- **What to produce**
Every line containing the string "assign" is to be copied from the records.

--------------------

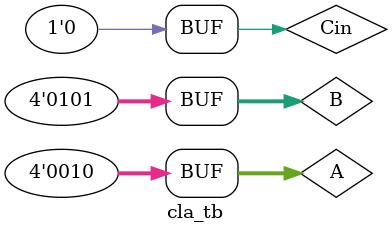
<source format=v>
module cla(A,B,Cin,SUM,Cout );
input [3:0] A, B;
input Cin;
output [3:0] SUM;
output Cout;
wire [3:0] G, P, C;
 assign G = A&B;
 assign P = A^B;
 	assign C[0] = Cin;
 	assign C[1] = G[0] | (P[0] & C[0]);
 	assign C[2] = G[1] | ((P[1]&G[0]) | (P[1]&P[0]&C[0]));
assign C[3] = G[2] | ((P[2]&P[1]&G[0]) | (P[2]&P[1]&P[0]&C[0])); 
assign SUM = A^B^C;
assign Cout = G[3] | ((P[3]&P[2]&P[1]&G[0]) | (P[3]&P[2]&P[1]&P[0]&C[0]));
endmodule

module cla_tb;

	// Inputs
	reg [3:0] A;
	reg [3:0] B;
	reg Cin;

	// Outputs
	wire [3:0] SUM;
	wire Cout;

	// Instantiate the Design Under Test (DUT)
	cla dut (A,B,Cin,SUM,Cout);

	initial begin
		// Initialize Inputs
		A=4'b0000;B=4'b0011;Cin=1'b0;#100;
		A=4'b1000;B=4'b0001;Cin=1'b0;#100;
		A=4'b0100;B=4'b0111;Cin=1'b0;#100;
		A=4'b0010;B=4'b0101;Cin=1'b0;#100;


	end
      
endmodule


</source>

--------------------

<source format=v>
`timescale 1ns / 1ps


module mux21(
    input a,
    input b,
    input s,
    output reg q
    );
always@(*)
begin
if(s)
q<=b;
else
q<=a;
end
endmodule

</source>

--------------------

- **Expected answer**
 assign G = A&B;
 assign P = A^B;
 	assign C[0] = Cin;
 	assign C[1] = G[0] | (P[0] & C[0]);
 	assign C[2] = G[1] | ((P[1]&G[0]) | (P[1]&P[0]&C[0]));
assign C[3] = G[2] | ((P[2]&P[1]&G[0]) | (P[2]&P[1]&P[0]&C[0])); 
assign SUM = A^B^C;
assign Cout = G[3] | ((P[3]&P[2]&P[1]&G[0]) | (P[3]&P[2]&P[1]&P[0]&C[0]));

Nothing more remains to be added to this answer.